A comprehensive valuation is the foundation of a successful practice transition strategy.
Planning for Life After the Sale
The day you close the deal is not an ending. It is the beginning of a new phase for you and your practice. Planning for this transition is just as important as negotiating the sale price. You will need to consider your own role. Do you want to retire immediately, or would you prefer to stay on for a few years, focusing on patient care without the burdens of management? You should also plan for your financial future, working with experts to manage your proceeds in a tax-efficient way. For many owners, the sale is also an opportunity to participate in future growth by retaining equity in the new, larger organization. This allows you to secure your legacy and benefit from a potential “second bite of the apple” down the road.
The right exit approach depends on your personal and financial objectives.
Frequently Asked Questions
What factors make the Phoenix market attractive for selling a Bariatric & Obesity practice?
The Phoenix market is attractive due to a growing patient base with Arizona’s adult obesity rate at 31.9% in 2023, geographic concentration of obesity in Phoenix‚Äôs urban core, and increased buyer interest from hospital systems and private equity groups seeking expansion.
Who are the typical buyers for Bariatric & Obesity practices in Phoenix?
Typical buyers include strategic and well-capitalized entities such as large hospital networks wanting to expand service lines and private equity-backed platforms building regional or national presence.
How is a Bariatric & Obesity practice valued in Phoenix?
Valuation is based on Adjusted EBITDA—net income plus interest, taxes, depreciation, amortization, and any owner-specific or one-time expenses—multiplied by a market-based multiple generally ranging from 3x to 6x, influenced by factors like provider model, growth potential, payer mix, and systems.

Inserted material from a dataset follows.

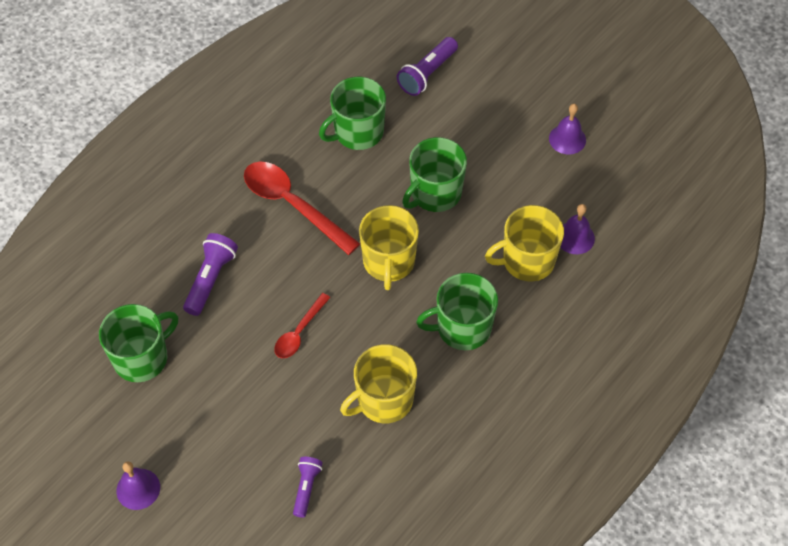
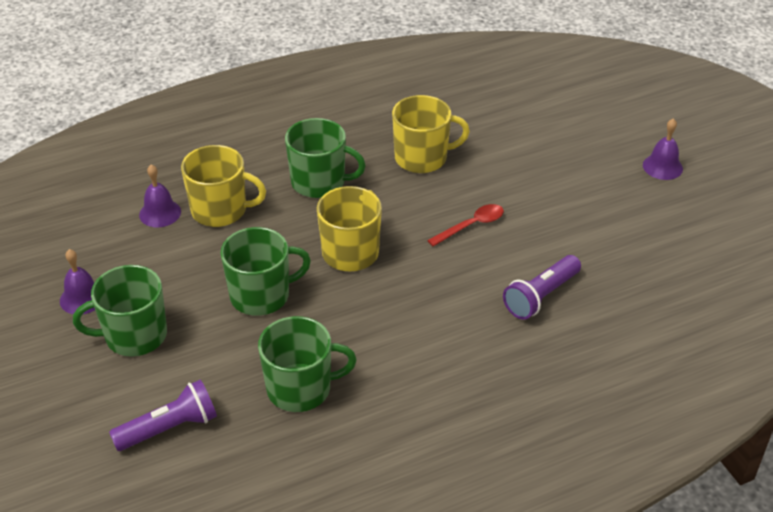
camera: 155 degrees left, 15 degrees down
(142, 357) = (634, 254): green mug -> green mug (134, 336)
(293, 205) = (419, 336): red spoon -> none
(306, 488) = (518, 127): purple flashlight -> none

What steps are involved in the sale process of a Bariatric & Obesity practice?
The sale process usually takes 12 months or more, starting with preparation like valuation and financial organization, then confidential marketing to qualified buyers, negotiation, due diligence, and finally legal closing and transition execution.
How can sellers protect confidentiality during the sale of their practice?
Sellers protect confidentiality by conducting private, confidential deals managed by advisors, allowing exploration with serious buyers only, thereby avoiding alerting competitors, staff, or patients prematurely.